How to waste computer memory?

Steven D'Aprano steve at pearwood.info
Sun Mar 20 01:01:47 EDT 2016


On Sun, 20 Mar 2016 03:12 am, Marko Rauhamaa wrote:

> Steven D'Aprano <steve at pearwood.info>:
> 
>> On Sun, 20 Mar 2016 02:02 am, Marko Rauhamaa wrote:
>>> Yes, but UTF-16 produces 16-bit values that are outside Unicode.
>>
>> Show me.
>>
>> Before you answer, if your answer is "surrogate pairs", that is
>> incorrect. Surrogate pairs is how UTF-16 encodes astral characters.
> 
> UTF-16 inputs a Unicode stream and produces a stream of 16-bit numbers.
> Thus, the output of UTF-16 is not Unicode.

I'm not sure what point you think you are making.

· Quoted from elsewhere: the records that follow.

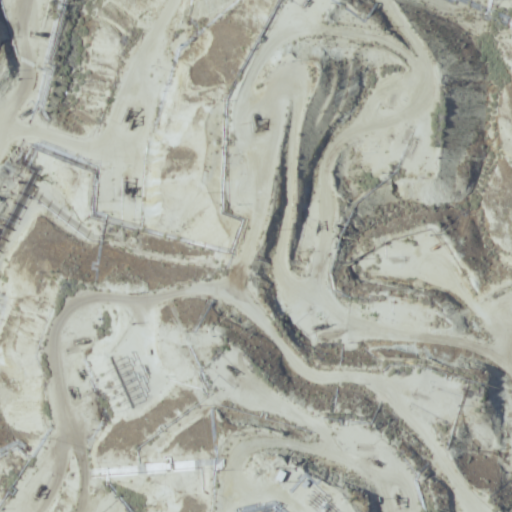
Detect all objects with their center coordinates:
road: (33, 60)
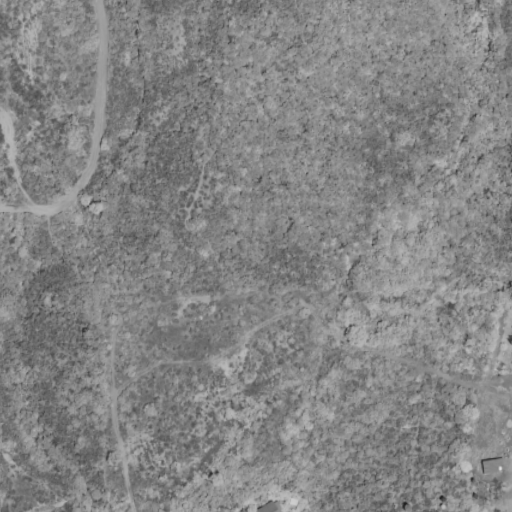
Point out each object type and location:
road: (97, 138)
building: (267, 507)
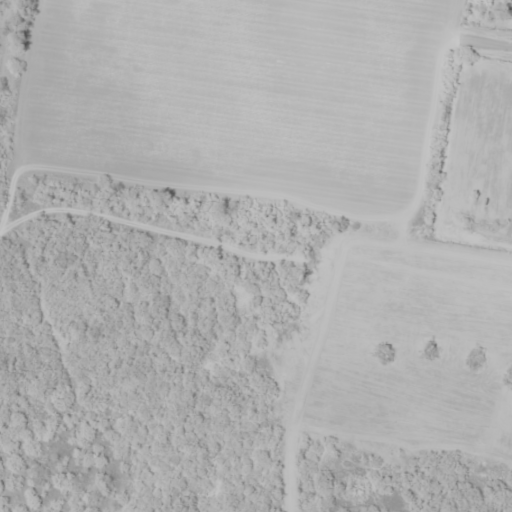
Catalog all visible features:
railway: (0, 4)
road: (485, 43)
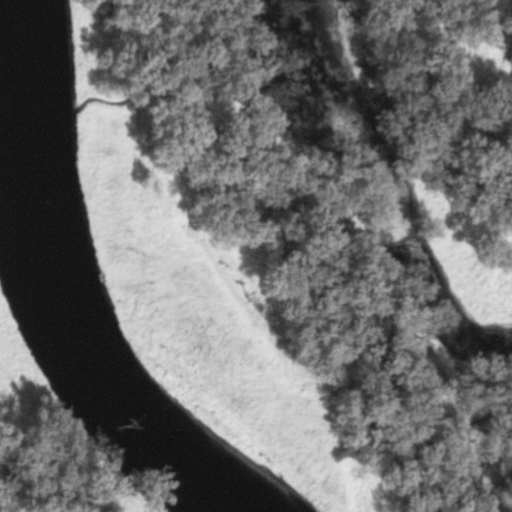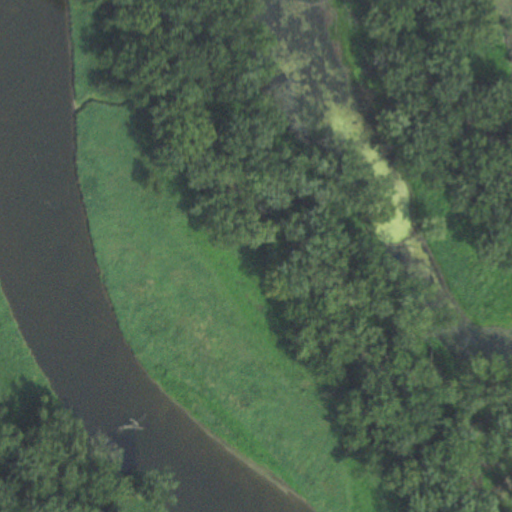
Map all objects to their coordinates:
river: (58, 305)
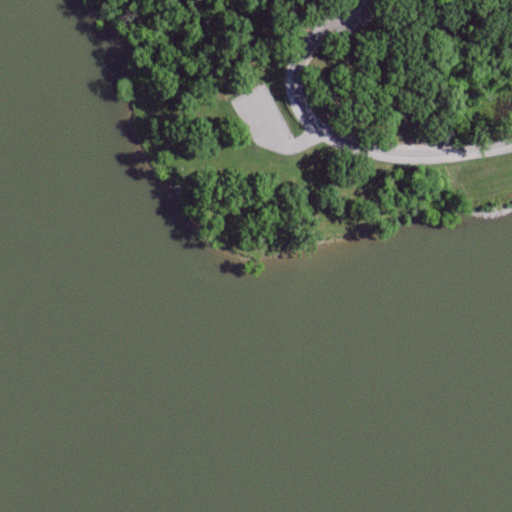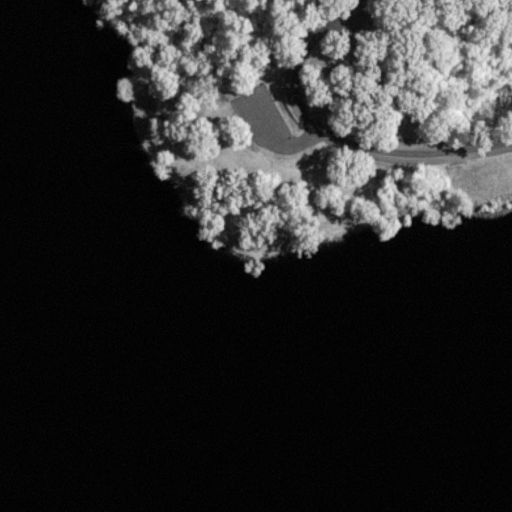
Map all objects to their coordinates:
road: (200, 43)
parking lot: (264, 109)
road: (277, 137)
road: (334, 139)
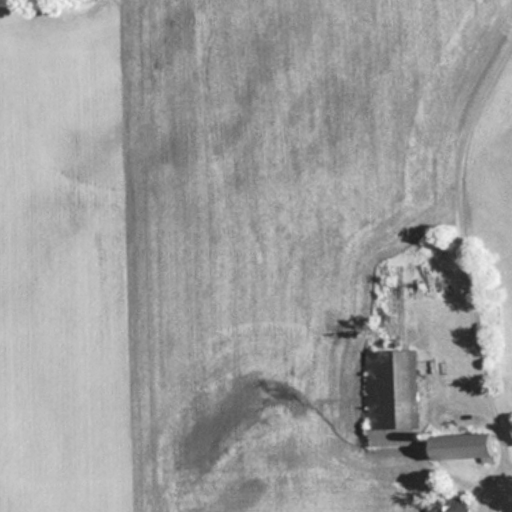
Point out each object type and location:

Unicode (the character set part of it) is a set of abstract 23-bit numbers,
or code points, representing (among other things) characters, and numbered
from U+0000 to U+10FFFF. Any UTF is, by definition, a transformation from
such abstract code points to sequences of machine words or bytes (and vice
versa). What's your point?

If your point is that the data you get from running UTF-16 on a sequence of
code points is "not Unicode, but 2-byte words", then I agree, but I'm not
sure why you think that's significant.

If you want to call those words "numbers", I cannot really object, but if
so, they aren't abstract numbers (like code points, which may have any
implementation you like), but have their actual base-2 structure specified
by the standard.

If your point is that a UTF-16 encoded stream of bytes is not the same as an
abstract sequence of code points, then I can't disagree, but I don't
understand why you think that's important.